▸ SHORT PROBLEM
Reproduce the text of all the items below verbatim, leaving out the pictures.

Stored items

· · · ·

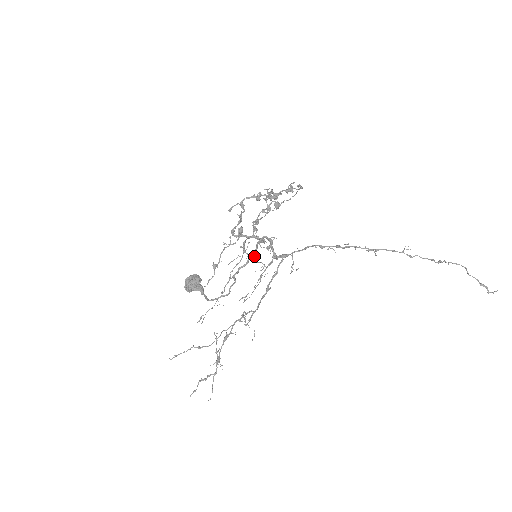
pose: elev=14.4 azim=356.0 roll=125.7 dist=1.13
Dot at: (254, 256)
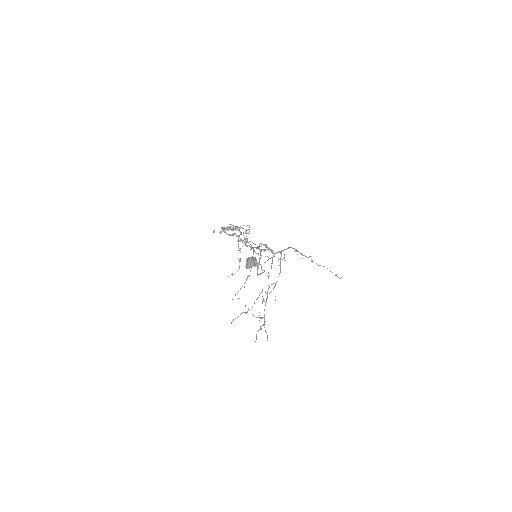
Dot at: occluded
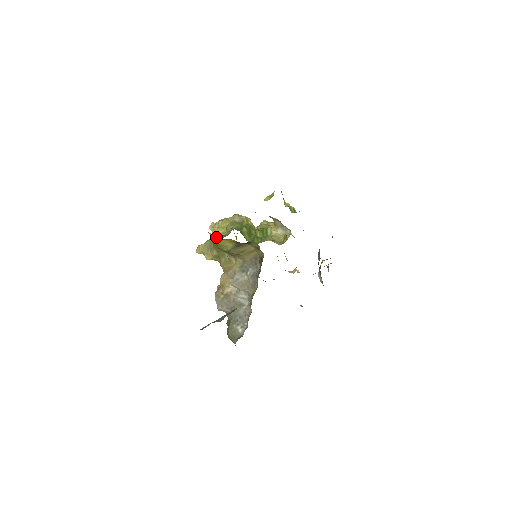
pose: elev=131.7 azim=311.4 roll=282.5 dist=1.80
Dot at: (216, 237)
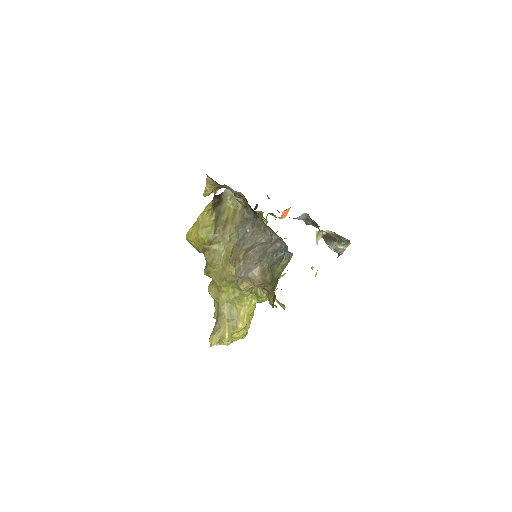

· · · ·

▸ FINISHED EXERCISE
pose: elev=14.4 azim=356.0 roll=125.7 dist=1.13
Dot at: (254, 256)
Dot at: occluded
pose: elev=131.7 azim=311.4 roll=282.5 dist=1.80
Dot at: (216, 237)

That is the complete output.